*** Provided material Section Begins ***
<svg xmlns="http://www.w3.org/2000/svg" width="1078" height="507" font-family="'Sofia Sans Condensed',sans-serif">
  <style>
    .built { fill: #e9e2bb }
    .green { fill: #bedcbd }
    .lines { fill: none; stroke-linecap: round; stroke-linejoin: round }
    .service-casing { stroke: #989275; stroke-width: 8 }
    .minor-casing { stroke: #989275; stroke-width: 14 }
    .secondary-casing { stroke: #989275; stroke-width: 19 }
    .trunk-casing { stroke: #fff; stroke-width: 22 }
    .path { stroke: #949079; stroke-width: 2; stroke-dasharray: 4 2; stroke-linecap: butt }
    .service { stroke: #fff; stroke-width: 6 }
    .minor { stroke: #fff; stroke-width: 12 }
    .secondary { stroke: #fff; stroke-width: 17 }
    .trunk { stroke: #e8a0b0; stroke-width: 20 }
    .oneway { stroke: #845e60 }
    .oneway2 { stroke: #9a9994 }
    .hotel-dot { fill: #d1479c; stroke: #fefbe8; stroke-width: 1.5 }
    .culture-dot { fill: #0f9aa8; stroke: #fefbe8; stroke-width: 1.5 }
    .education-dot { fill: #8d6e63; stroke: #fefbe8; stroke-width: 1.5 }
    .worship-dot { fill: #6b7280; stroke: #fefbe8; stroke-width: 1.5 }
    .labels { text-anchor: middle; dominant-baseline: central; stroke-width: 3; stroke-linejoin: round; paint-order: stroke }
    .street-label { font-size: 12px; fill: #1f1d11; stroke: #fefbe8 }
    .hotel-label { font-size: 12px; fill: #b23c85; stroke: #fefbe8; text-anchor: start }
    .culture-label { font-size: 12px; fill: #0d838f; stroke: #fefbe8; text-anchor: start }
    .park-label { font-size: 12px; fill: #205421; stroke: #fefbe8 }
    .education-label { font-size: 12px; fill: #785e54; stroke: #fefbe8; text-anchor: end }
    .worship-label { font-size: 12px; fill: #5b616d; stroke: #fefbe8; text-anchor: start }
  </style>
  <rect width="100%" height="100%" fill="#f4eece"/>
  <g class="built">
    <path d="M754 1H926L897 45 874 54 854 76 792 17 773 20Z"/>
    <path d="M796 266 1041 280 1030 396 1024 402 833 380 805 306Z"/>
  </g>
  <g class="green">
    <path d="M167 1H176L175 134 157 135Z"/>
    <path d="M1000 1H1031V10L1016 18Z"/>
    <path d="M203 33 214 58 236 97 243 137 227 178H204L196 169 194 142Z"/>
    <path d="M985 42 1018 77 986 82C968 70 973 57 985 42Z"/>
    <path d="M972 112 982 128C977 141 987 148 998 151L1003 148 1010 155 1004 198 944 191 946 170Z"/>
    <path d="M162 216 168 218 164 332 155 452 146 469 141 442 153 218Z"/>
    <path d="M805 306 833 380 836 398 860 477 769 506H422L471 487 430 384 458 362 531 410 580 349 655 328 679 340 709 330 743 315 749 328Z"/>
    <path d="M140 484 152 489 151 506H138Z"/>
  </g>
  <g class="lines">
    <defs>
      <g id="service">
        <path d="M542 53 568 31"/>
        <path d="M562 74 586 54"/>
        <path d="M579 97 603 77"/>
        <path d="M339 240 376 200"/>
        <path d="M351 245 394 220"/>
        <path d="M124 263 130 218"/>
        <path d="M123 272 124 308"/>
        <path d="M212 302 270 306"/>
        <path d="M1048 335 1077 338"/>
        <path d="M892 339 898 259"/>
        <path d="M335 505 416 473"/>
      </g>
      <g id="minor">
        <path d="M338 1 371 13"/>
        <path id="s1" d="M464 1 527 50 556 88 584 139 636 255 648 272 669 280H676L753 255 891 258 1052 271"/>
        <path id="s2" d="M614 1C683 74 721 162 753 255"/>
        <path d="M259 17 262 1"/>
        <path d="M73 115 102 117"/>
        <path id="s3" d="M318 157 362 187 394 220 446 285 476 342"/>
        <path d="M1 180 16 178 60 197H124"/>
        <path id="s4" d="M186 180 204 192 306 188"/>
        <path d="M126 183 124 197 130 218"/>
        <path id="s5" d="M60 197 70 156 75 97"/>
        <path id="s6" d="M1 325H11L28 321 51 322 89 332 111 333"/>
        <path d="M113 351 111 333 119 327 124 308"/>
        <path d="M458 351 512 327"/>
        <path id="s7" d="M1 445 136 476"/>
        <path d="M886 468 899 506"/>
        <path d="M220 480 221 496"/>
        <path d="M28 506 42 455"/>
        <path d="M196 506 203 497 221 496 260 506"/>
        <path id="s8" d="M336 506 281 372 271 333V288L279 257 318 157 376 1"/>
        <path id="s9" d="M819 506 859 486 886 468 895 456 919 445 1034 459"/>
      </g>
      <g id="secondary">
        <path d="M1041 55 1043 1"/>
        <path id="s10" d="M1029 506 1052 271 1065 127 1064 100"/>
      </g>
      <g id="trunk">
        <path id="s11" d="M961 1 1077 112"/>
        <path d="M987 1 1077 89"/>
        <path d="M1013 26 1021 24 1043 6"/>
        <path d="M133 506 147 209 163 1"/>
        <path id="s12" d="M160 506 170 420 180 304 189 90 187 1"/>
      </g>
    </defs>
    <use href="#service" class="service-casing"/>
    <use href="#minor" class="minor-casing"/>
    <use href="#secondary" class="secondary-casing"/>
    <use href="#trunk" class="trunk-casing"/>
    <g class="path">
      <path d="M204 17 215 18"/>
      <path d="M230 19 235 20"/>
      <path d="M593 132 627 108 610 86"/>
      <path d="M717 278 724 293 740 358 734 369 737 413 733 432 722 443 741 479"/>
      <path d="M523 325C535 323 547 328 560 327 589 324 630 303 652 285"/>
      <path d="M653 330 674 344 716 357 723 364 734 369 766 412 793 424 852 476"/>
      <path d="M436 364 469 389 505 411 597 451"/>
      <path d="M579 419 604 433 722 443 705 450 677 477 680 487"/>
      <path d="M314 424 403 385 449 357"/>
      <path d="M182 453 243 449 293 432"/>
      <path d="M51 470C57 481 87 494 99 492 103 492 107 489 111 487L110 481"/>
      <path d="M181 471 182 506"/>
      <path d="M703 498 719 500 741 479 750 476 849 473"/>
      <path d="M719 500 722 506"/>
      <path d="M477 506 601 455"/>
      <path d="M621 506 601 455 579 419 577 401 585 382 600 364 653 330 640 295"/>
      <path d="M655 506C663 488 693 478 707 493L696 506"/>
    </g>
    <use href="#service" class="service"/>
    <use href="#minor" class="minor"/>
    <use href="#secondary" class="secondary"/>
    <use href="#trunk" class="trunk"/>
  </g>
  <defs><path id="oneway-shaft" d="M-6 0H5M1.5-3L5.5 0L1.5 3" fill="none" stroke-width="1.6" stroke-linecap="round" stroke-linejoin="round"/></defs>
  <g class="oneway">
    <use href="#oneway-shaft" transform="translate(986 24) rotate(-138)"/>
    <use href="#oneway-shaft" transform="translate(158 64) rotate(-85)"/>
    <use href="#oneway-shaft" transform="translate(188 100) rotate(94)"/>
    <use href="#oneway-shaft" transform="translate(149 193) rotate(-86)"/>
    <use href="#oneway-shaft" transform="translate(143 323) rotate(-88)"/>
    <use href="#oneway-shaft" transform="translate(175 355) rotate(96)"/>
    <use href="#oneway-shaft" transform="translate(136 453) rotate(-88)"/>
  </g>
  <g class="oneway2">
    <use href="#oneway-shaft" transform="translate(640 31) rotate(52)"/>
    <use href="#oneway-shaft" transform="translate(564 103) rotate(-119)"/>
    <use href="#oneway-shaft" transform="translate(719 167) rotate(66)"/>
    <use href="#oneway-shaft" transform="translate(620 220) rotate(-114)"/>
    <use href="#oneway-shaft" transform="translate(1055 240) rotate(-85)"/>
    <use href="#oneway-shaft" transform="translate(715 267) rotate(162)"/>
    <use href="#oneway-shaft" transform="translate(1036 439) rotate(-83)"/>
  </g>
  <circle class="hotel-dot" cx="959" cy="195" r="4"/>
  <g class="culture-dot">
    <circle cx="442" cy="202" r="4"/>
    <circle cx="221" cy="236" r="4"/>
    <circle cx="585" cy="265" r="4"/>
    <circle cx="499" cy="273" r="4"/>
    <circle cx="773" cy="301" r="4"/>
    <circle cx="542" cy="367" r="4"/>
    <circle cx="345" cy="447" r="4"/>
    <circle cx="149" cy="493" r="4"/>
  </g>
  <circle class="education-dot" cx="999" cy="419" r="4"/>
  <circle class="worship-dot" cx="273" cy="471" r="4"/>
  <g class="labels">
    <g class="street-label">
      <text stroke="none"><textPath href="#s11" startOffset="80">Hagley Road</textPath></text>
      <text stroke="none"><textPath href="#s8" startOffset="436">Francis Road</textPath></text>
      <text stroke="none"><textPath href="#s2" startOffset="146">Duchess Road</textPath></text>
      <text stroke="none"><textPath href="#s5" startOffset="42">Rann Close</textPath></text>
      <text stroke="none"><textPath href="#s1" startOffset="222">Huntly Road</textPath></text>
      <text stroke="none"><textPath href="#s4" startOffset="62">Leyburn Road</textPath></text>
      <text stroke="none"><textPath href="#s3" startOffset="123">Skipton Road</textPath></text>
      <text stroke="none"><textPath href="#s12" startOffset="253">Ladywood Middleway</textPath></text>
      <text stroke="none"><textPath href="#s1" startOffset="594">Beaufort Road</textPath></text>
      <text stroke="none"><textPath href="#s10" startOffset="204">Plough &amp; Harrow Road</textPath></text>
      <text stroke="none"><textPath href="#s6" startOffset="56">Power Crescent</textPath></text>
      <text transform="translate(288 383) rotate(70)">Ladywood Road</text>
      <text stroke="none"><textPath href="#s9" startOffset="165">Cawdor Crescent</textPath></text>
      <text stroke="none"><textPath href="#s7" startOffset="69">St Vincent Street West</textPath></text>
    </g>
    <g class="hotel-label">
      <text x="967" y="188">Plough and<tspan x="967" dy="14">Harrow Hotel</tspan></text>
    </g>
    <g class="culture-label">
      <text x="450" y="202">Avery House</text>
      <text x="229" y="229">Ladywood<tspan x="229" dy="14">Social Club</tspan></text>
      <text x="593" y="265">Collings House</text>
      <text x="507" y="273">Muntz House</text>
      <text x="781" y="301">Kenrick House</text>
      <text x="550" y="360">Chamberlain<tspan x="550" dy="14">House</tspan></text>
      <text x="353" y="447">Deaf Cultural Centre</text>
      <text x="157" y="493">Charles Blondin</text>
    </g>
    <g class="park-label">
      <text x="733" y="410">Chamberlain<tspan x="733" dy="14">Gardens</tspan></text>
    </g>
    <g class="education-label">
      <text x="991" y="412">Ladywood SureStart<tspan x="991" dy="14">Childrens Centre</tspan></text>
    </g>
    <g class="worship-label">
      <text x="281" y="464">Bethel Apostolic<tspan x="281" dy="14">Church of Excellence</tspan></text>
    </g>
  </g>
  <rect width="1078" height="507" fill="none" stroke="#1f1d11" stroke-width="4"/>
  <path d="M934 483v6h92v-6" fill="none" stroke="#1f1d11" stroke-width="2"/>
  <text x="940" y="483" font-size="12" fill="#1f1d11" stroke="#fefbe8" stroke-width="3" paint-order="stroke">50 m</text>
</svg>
*** Provided material Section Ends ***
#### Required work:
In the records, locate each line holding the string "lines" and copy it.

#### Completed task:
    .lines { fill: none; stroke-linecap: round; stroke-linejoin: round }
  <g class="lines">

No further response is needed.